Exercise objective:
Leaving out the pictures, return word for word the stretch of entries below from the line holding "s of the Teen Titans 53" through the line holding "ELECT 泰精選】認證餐廳".

(Supplied records)

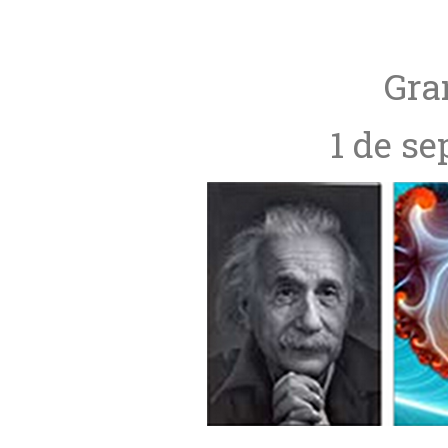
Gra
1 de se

(End Supplied records)
(Supplied records)

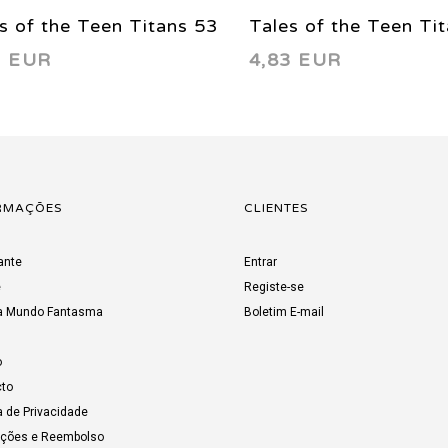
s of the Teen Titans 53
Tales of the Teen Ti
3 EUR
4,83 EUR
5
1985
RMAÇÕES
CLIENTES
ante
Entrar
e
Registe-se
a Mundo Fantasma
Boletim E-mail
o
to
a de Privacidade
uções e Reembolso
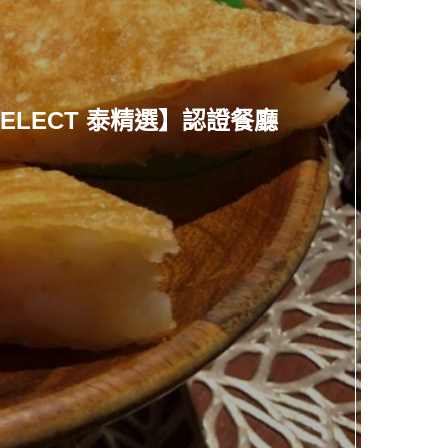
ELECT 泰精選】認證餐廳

(End Supplied records)

Answer to this exercise:
s of the Teen Titans 53
Tales of the Teen Ti
3 EUR
4,83 EUR
5
1985
RMAÇÕES
CLIENTES
ante
Entrar
e
Registe-se
a Mundo Fantasma
Boletim E-mail
o
to
a de Privacidade
uções e Reembolso
ELECT 泰精選】認證餐廳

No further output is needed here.